Zoom in: Curio's method differs from traditional reprocessing, which uses nitric acid and extracts pure streams of weapons-usable plutonium.
- It says its process can shrink high-level waste volumes to about 4% of their original amount.
- "It's a generational improvement over the reprocessing recycling technology that's used in France, Russia, Japan ... It's environmentally responsible, has built-in security by design and is economically robust," McGinnis told Axios.
- Some experts think investing in fuel recycling could be cheaper than producing high-assay, low-enriched uranium (HALEU) — a reactor fuel that only Russia and China make at commercial scale — from scratch.
McGinnis said the company plans to conduct an additional "scale-up" process with the national labs before seeking to put the technology on the market within a few years.
- Curio recently announced a partnership with Infinity Power to advance usage of high-energy isotopes and completed an all-stock acquisition of TriVis, a nuclear waste management and reactor construction company.
- He said competition from other companies doesn't faze him because each is using different approaches: "It's apples and oranges and pears.

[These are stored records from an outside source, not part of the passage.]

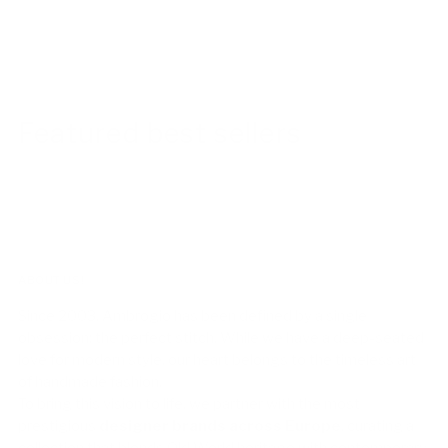
Featured best sellers
ABOUT US!
Since 2003, Ambrogio has been defined by a single
obsession: the perfect stitch. While we have a deep-seated
love for modern style, our heart belongs to the timeless art
of handmade fashion.
To bring this vision to life, we partner with the most
prestigious
designer brands across Europe
, curating a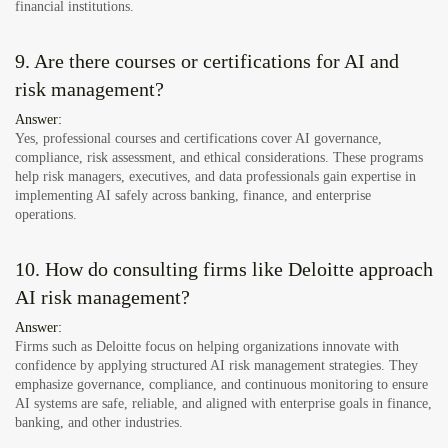
financial institutions.
9. Are there courses or certifications for AI and
risk management?
Answer:
Yes, professional courses and certifications cover AI governance,
compliance, risk assessment, and ethical considerations. These programs
help risk managers, executives, and data professionals gain expertise in
implementing AI safely across banking, finance, and enterprise
operations.
10. How do consulting firms like Deloitte approach
AI risk management?
Answer:
Firms such as Deloitte focus on helping organizations innovate with
confidence by applying structured AI risk management strategies. They
emphasize governance, compliance, and continuous monitoring to ensure
AI systems are safe, reliable, and aligned with enterprise goals in finance,
banking, and other industries.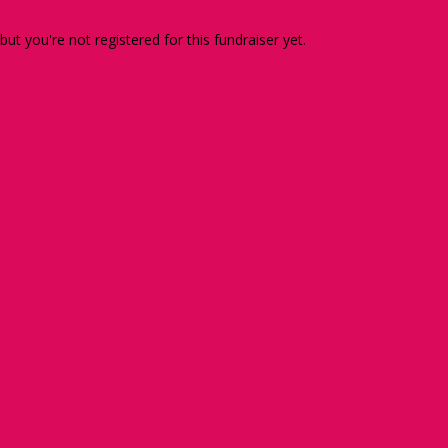
 but you're not registered for this fundraiser yet.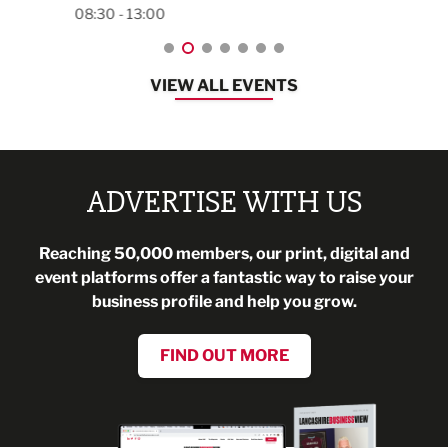
08:30 - 13:00
VIEW ALL EVENTS
ADVERTISE WITH US
Reaching 50,000 members, our print, digital and
event platforms offer a fantastic way to raise your
business profile and help you grow.
FIND OUT MORE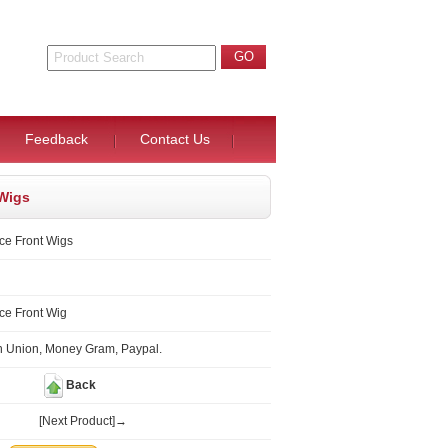
Feedback
Contact Us
 Wigs
ce Front Wigs
ce Front Wig
n Union, Money Gram, Paypal.
Back
[Next Product]→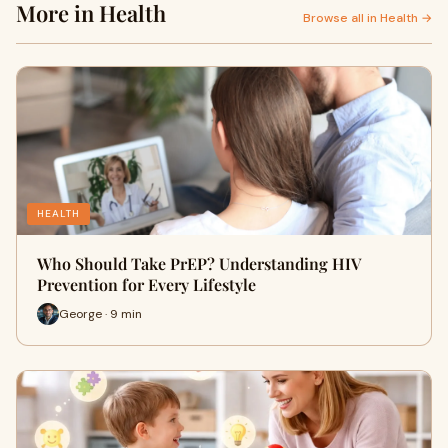
More in Health
Browse all in Health →
HEALTH
Who Should Take PrEP? Understanding HIV
Prevention for Every Lifestyle
George · 9 min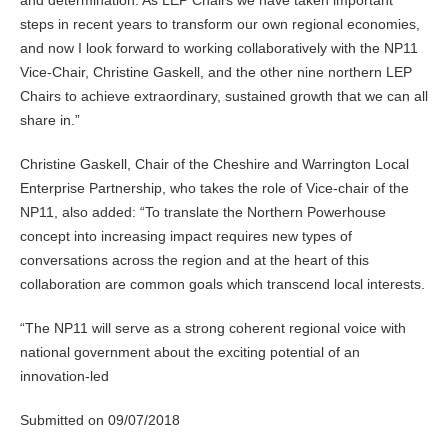
steps in recent years to transform our own regional economies,
and now I look forward to working collaboratively with the NP11
Vice-Chair, Christine Gaskell, and the other nine northern LEP
Chairs to achieve extraordinary, sustained growth that we can all
share in.”
Christine Gaskell, Chair of the Cheshire and Warrington Local
Enterprise Partnership, who takes the role of Vice-chair of the
NP11, also added: “To translate the Northern Powerhouse
concept into increasing impact requires new types of
conversations across the region and at the heart of this
collaboration are common goals which transcend local interests.
“The NP11 will serve as a strong coherent regional voice with
national government about the exciting potential of an
innovation-led
Submitted on 09/07/2018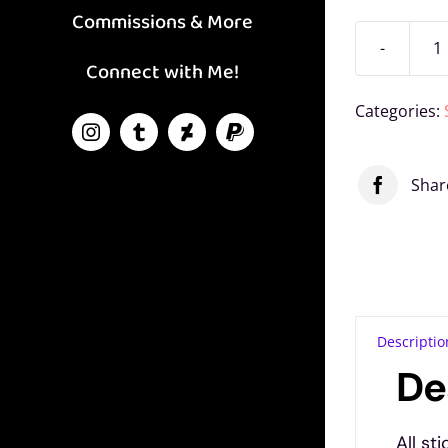
Commissions & More
P
Connect with Me!
F
Categories:
V
S
Shar
q
Related
Twig Vinyl
Flick Vinyl
Flutter Pony
Sticker
Sticker
Vinyl Sticker
November 25,
November 25,
November 25,
2023
2023
2023
Descriptio
Similar post
Similar post
Similar post
De
All st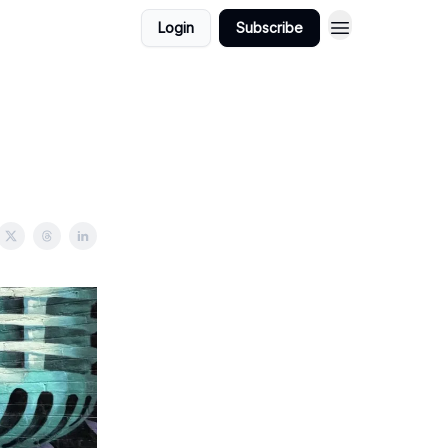
Login
Subscribe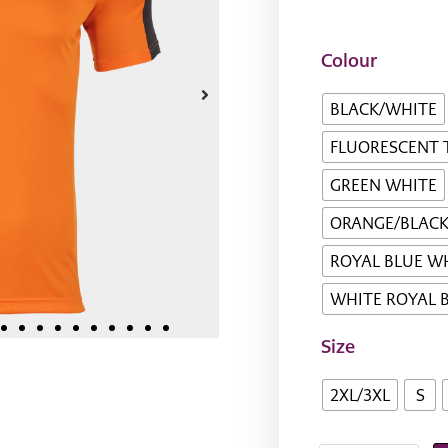
Colour
BLACK/WHITE
FLUORESCENT 
GREEN WHITE
ORANGE/BLAC
ROYAL BLUE W
WHITE ROYAL 
Size
2XL/3XL
S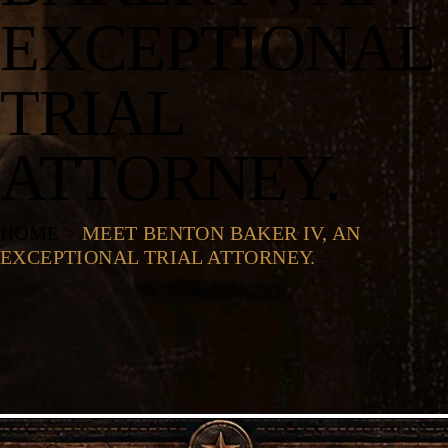
EXCEPTIONAL
TRIAL
ATTORNEY.
HOME
>
MEET BENTON BAKER IV, AN
EXCEPTIONAL TRIAL ATTORNEY.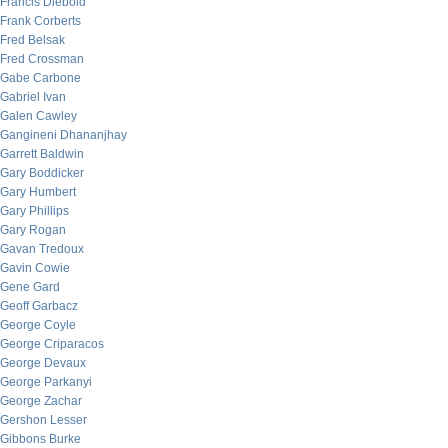
Francis Diebold
Frank Corberts
Fred Belsak
Fred Crossman
Gabe Carbone
Gabriel Ivan
Galen Cawley
Gangineni Dhananjhay
Garrett Baldwin
Gary Boddicker
Gary Humbert
Gary Phillips
Gary Rogan
Gavan Tredoux
Gavin Cowie
Gene Gard
Geoff Garbacz
George Coyle
George Criparacos
George Devaux
George Parkanyi
George Zachar
Gershon Lesser
Gibbons Burke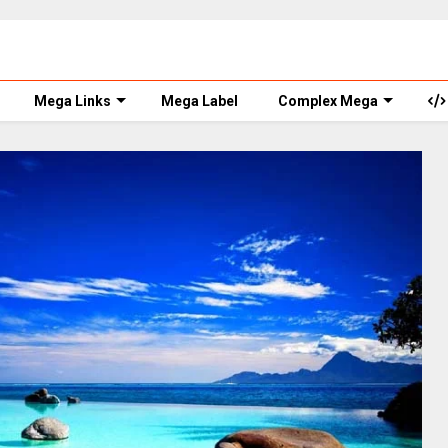
Mega Links
Mega Label
Complex Mega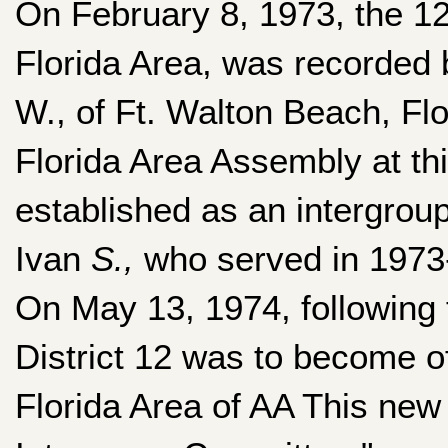
On February 8, 1973, the 12
Florida Area, was recorded 
W., of Ft. Walton Beach, Fl
Florida Area Assembly at this
established as an intergrou
Ivan
S.,
who served in 1973
On May 13, 1974, following 
District 12 was to become o
Florida Area of AA This new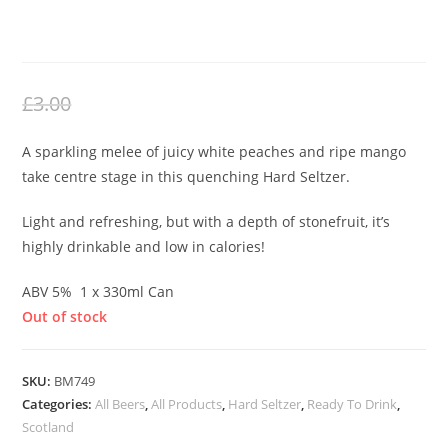
WHITE PEACH HARD SELTZER
£
2.00
Original
Current
£
3.00
price
price
A sparkling melee of juicy white peaches and ripe mango
was:
is:
take centre stage in this quenching Hard Seltzer.
£3.00.
£2.00.
Light and refreshing, but with a depth of stonefruit, it’s
highly drinkable and low in calories!
ABV 5% 1 x 330ml Can
Out of stock
SKU:
BM749
Categories:
All Beers
,
All Products
,
Hard Seltzer
,
Ready To Drink
,
Scotland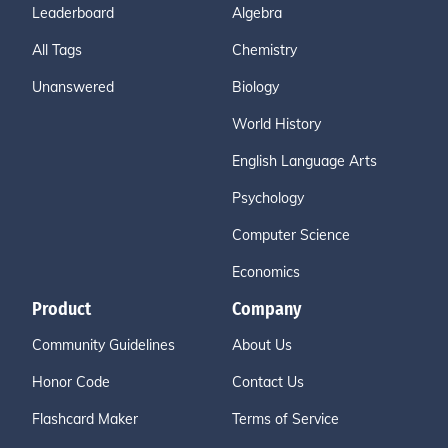
Leaderboard
Algebra
All Tags
Chemistry
Unanswered
Biology
World History
English Language Arts
Psychology
Computer Science
Economics
Product
Company
Community Guidelines
About Us
Honor Code
Contact Us
Flashcard Maker
Terms of Service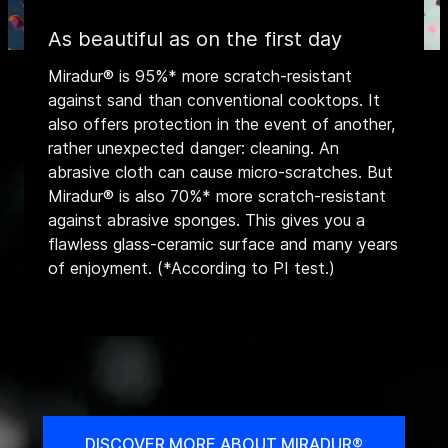
As beautiful as on the first day
Miradur® is 95%* more scratch-resistant
against sand than conventional cooktops. It
also offers protection in the event of another,
rather unexpected danger: cleaning. An
abrasive cloth can cause micro-scratches. But
Miradur® is also 70%* more scratch-resistant
against abrasive sponges. This gives you a
flawless glass-ceramic surface and many years
of enjoyment. (*According to PI test.)
DISCOVER MORE ABOUT MIRADUR®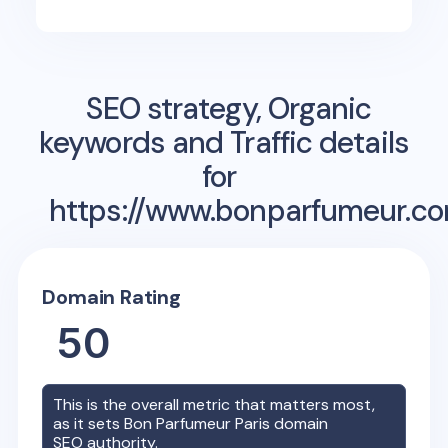
SEO strategy, Organic
keywords and Traffic details
for
https://www.bonparfumeur.co
Domain Rating
50
This is the overall metric that matters most,
as it sets
Bon Parfumeur Paris
domain
SEO authority.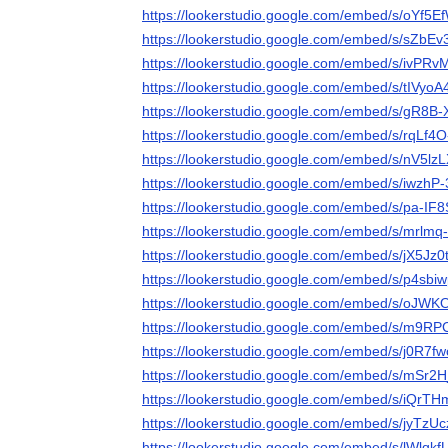
https://lookerstudio.google.com/embed/s/oYf5
https://lookerstudio.google.com/embed/s/sZbE
https://lookerstudio.google.com/embed/s/ivPR
https://lookerstudio.google.com/embed/s/tIVyo
https://lookerstudio.google.com/embed/s/gR8B
https://lookerstudio.google.com/embed/s/rqLf4O
https://lookerstudio.google.com/embed/s/nV5lz
https://lookerstudio.google.com/embed/s/iwzhP
https://lookerstudio.google.com/embed/s/pa-IF
https://lookerstudio.google.com/embed/s/mrlmq
https://lookerstudio.google.com/embed/s/jX5Jz
https://lookerstudio.google.com/embed/s/p4sb
https://lookerstudio.google.com/embed/s/oJ
https://lookerstudio.google.com/embed/s/m9RP
https://lookerstudio.google.com/embed/s/j0R7f
https://lookerstudio.google.com/embed/s/mSr2
https://lookerstudio.google.com/embed/s/iQrT
https://lookerstudio.google.com/embed/s/jyTzU
https://lookerstudio.google.com/embed/s/lWlqkf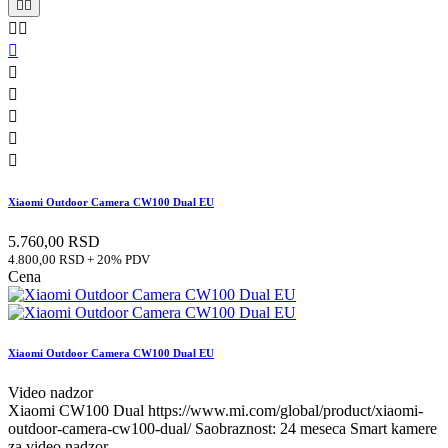










Xiaomi Outdoor Camera CW100 Dual EU
5.760,00 RSD
4.800,00 RSD + 20% PDV
Cena
Xiaomi Outdoor Camera CW100 Dual EU
Video nadzor
Xiaomi CW100 Dual https://www.mi.com/global/product/xiaomi-
outdoor-camera-cw100-dual/ Saobraznost: 24 meseca Smart kamere
za video nadzor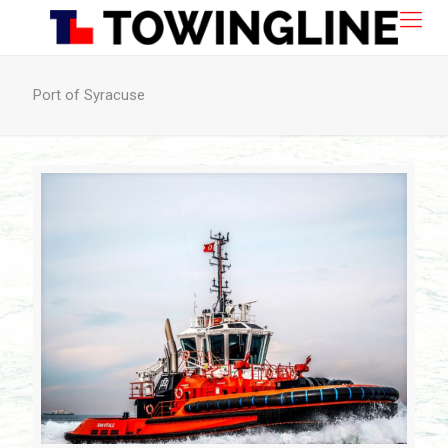
Port of Syracuse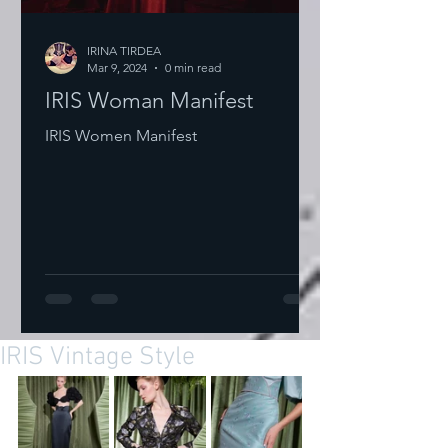
IRINA TIRDEA
Mar 9, 2024
0 min read
IRIS Woman Manifest
IRIS Women Manifest
IRIS Vintage Style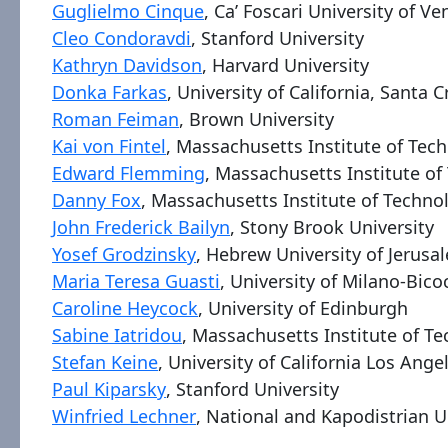
Guglielmo Cinque
, Ca’ Foscari University of Ve
Cleo Condoravdi
, Stanford University
Kathryn Davidson
, Harvard University
Donka Farkas
, University of California, Santa C
Roman Feiman
, Brown University
Kai von Fintel
, Massachusetts Institute of Tec
Edward Flemming
, Massachusetts Institute o
Danny Fox
, Massachusetts Institute of Techno
John Frederick Bailyn
, Stony Brook University
Yosef Grodzinsky
, Hebrew University of Jerusa
Maria Teresa Guasti
, University of Milano-Bico
Caroline Heycock
, University of Edinburgh
Sabine Iatridou
, Massachusetts Institute of T
Stefan Keine
, University of California Los Ange
Paul Kiparsky
, Stanford University
Winfried Lechner
, National and Kapodistrian U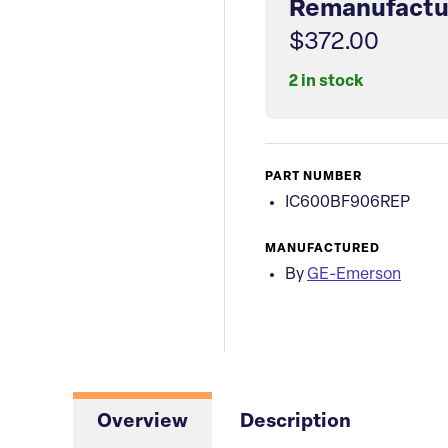
Remanufactu
$372.00
2 in stock
PART NUMBER
IC600BF906REP
MANUFACTURED
By
GE-Emerson
Overview
Description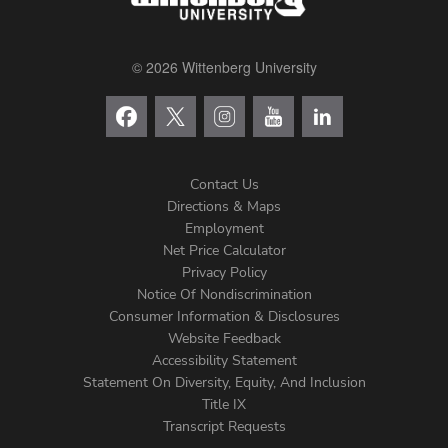
© 2026 Wittenberg University
Contact Us
Directions & Maps
Footer
Employment
Net Price Calculator
Left
Privacy Policy
Notice Of Nondiscrimination
Menu
Consumer Information & Disclosures
Website Feedback
Accessibility Statement
Statement On Diversity, Equity, And Inclusion
Title IX
Transcript Requests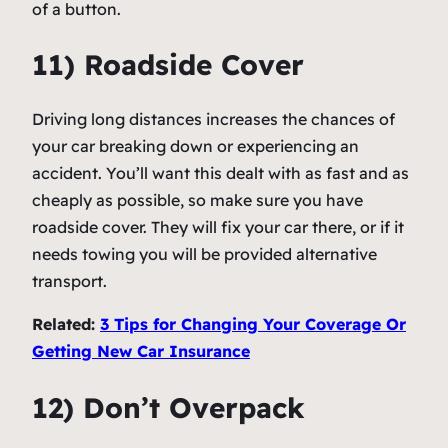
of a button.
11) Roadside Cover
Driving long distances increases the chances of
your car breaking down or experiencing an
accident. You’ll want this dealt with as fast and as
cheaply as possible, so make sure you have
roadside cover. They will fix your car there, or if it
needs towing you will be provided alternative
transport.
Related:
3 Tips for Changing Your Coverage Or
Getting New Car Insurance
12) Don’t Overpack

There are so many different ways to recycle."
Greg Piefer
Why he matters: Piefer's company focuses on fusion, the power of the stars.
- Though fusion is still early in development, the Energy Department recently announced a fusion roadmap. It's also drawn the attention of a think tank led by former top Google executive Eric Schmidt.
Zoom in: Piefer has a four-part strategy to commercialize technologies on the way to generating fusion energy, one of which is waste recycling. Another is making medical isotopes to treat cancer and other diseases.
- In SHINE's technique, neutrons — a side product of the fusion process — are beamed at long-lived isotopes in waste to break them into shorter-lived isotopes.
- It then hopes to sell the uranium and plutonium it recovers to partners that can turn it into reactor fuel rods. Piefer's goal is to operate a pilot plant in the 2030s.
What he's saying: "The reason I'm so confident is the facility that we built for medicine is licensed by the exact same part of the NRC as a recycling facility would be," he told Axios.
- "Sometimes I even refer to the isotope plant as almost like a pilot plant for what we want to do with waste."